SUPPLIED DATA
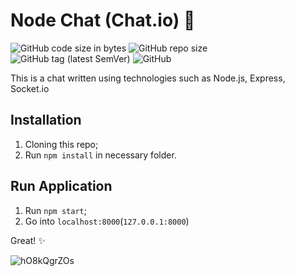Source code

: # Node Chat (Chat.io) :e-mail:
![GitHub code size in bytes](https://img.shields.io/github/languages/code-size/CreativeRusBear/node-chat)
![GitHub repo size](https://img.shields.io/github/repo-size/CreativeRusBear/node-chat)
![GitHub tag (latest SemVer)](https://img.shields.io/github/v/tag/CreativeRusBear/node-chat)
![GitHub](https://img.shields.io/github/license/CreativeRusBear/node-chat)

This is a chat written using technologies such as Node.js, Express, Socket.io

## Installation
1. Cloning this repo;
2. Run `npm install` in necessary folder.

## Run Application
1. Run `npm start`;
2. Go into `localhost:8000`(`127.0.0.1:8000`)

Great! :sparkles:

![hO8kQgrZOs](https://user-images.githubusercontent.com/37180024/64371190-a78fd000-d028-11e9-8786-467f5bc42375.gif)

REQUIRED ACTION
Pictures in the records above are left out; print everything else exactly as written.

EXERCISE ANSWER
Source code

: # Node Chat (Chat.io) :e-mail:
![GitHub code size in bytes](https://img.shields.io/github/languages/code-size/CreativeRusBear/node-chat)
![GitHub repo size](https://img.shields.io/github/repo-size/CreativeRusBear/node-chat)
![GitHub tag (latest SemVer)](https://img.shields.io/github/v/tag/CreativeRusBear/node-chat)
![GitHub](https://img.shields.io/github/license/CreativeRusBear/node-chat)

This is a chat written using technologies such as Node.js, Express, Socket.io

## Installation
1. Cloning this repo;
2. Run `npm install` in necessary folder.

## Run Application
1. Run `npm start`;
2. Go into `localhost:8000`(`127.0.0.1:8000`)

Great! :sparkles:

![hO8kQgrZOs](https://user-images.githubusercontent.com/37180024/64371190-a78fd000-d028-11e9-8786-467f5bc42375.gif)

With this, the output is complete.